Scan the records for the string "back" and copy every line that holds it.

——————————

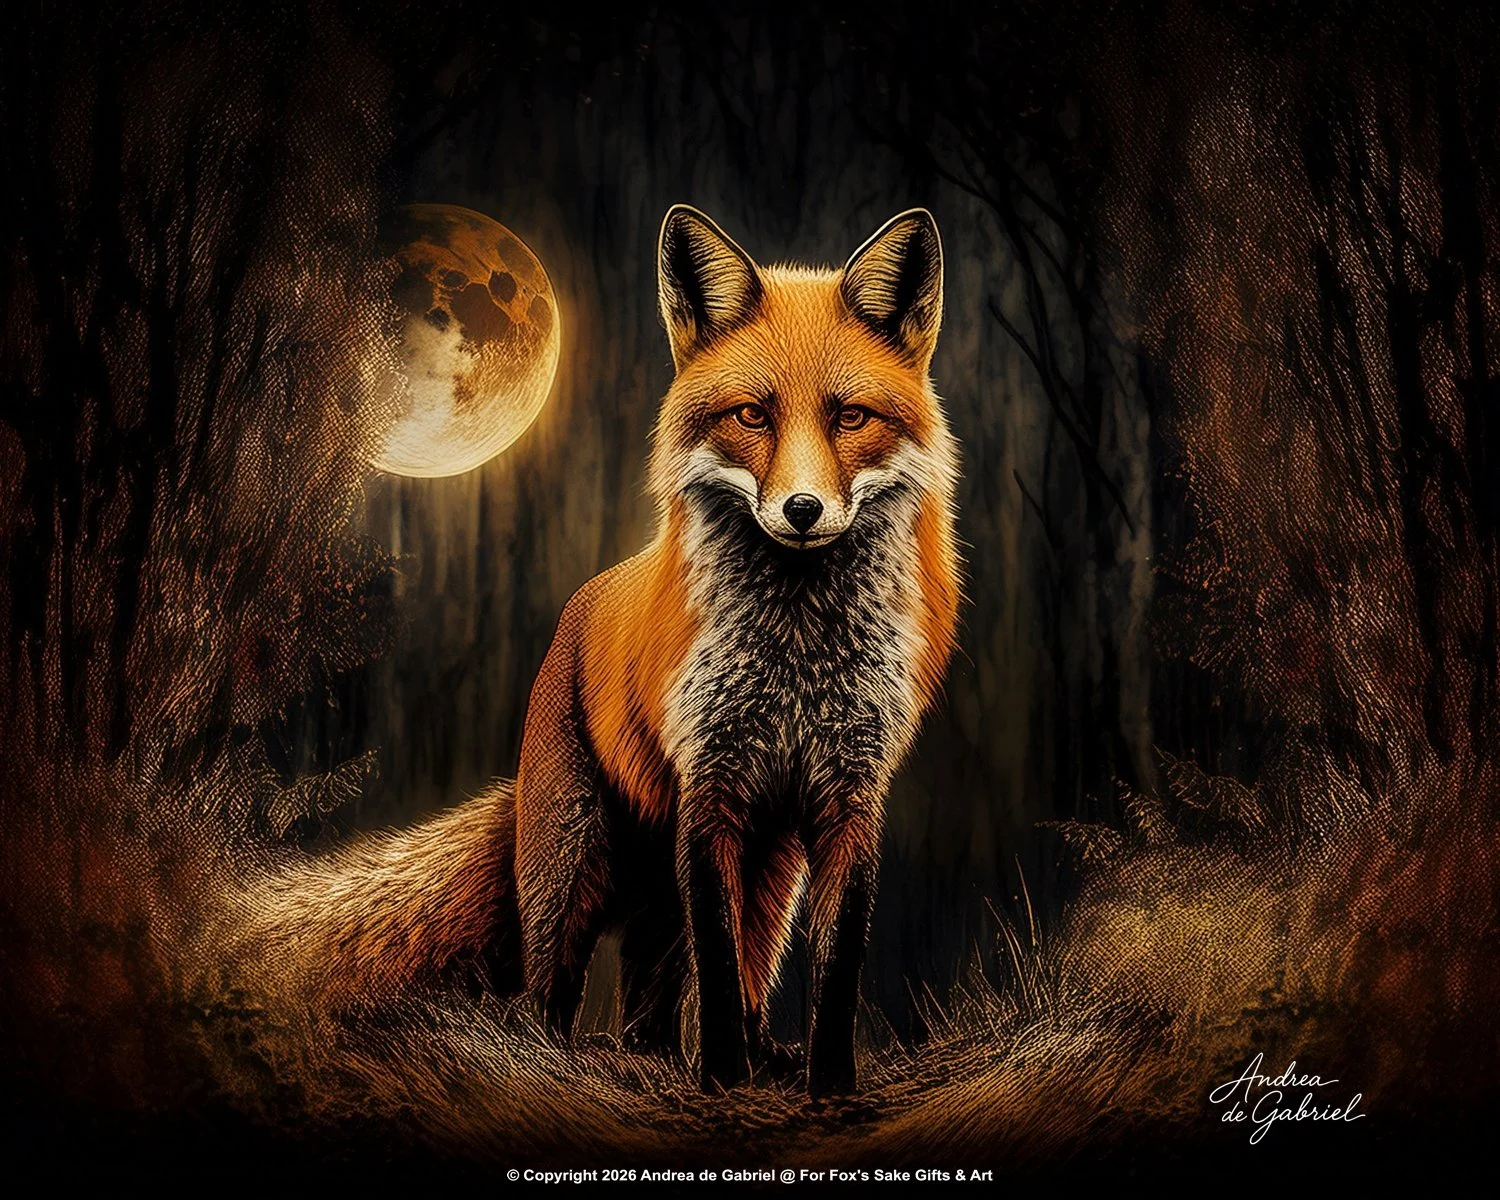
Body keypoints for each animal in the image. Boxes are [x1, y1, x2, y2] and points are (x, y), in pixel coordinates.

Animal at [246, 204, 961, 1098]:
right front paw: (720, 1079)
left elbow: (832, 968)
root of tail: (578, 606)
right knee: (551, 990)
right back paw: (560, 1059)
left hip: (759, 873)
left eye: (851, 417)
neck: (795, 657)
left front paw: (825, 1082)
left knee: (672, 997)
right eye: (752, 416)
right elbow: (716, 966)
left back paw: (707, 1055)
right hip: (575, 862)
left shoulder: (849, 799)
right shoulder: (709, 791)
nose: (802, 510)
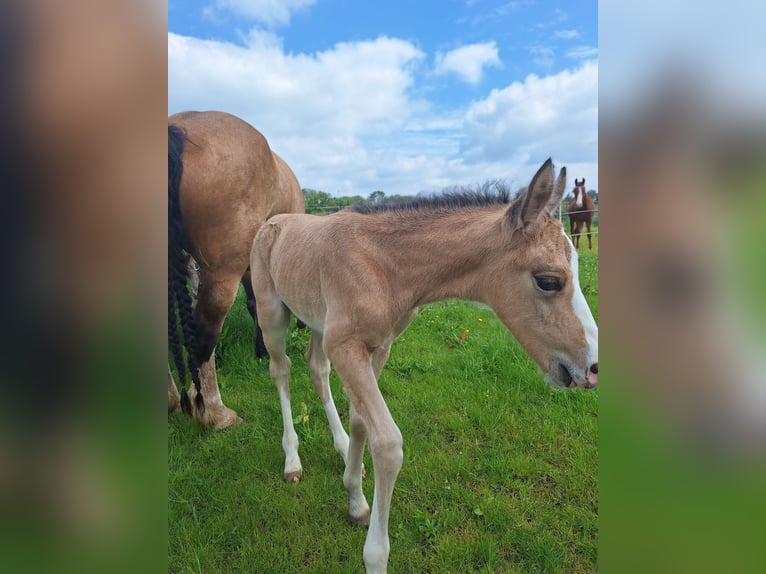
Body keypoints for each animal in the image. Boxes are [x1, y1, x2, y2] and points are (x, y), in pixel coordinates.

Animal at [252, 159, 600, 574]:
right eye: (548, 281)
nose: (592, 368)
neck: (385, 265)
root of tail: (274, 220)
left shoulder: (378, 346)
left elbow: (360, 421)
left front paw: (355, 499)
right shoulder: (347, 346)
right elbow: (388, 444)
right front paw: (375, 552)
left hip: (318, 324)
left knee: (317, 370)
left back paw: (339, 444)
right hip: (272, 315)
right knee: (282, 371)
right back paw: (292, 459)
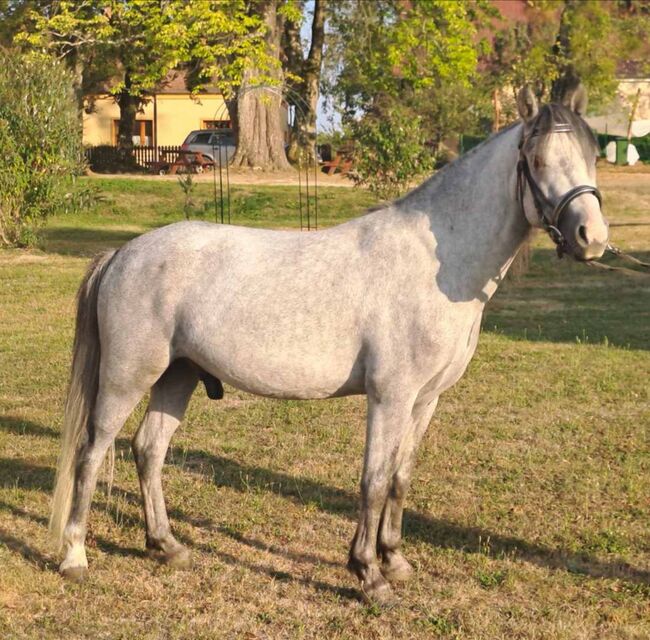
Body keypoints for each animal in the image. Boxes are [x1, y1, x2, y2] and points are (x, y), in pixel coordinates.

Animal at [50, 86, 608, 604]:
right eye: (537, 160)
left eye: (592, 155)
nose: (592, 237)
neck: (434, 262)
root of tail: (122, 253)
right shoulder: (390, 397)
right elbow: (373, 480)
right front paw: (369, 575)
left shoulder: (425, 400)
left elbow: (401, 476)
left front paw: (394, 560)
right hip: (126, 378)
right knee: (92, 452)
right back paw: (75, 557)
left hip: (177, 376)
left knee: (149, 450)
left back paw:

——————————

RESPONSE TO THIS TASK |
right back paw: (560, 1059)
left back paw: (707, 1055)
left back paw: (339, 444)
right back paw: (292, 459)
right back paw: (75, 557)
left back paw:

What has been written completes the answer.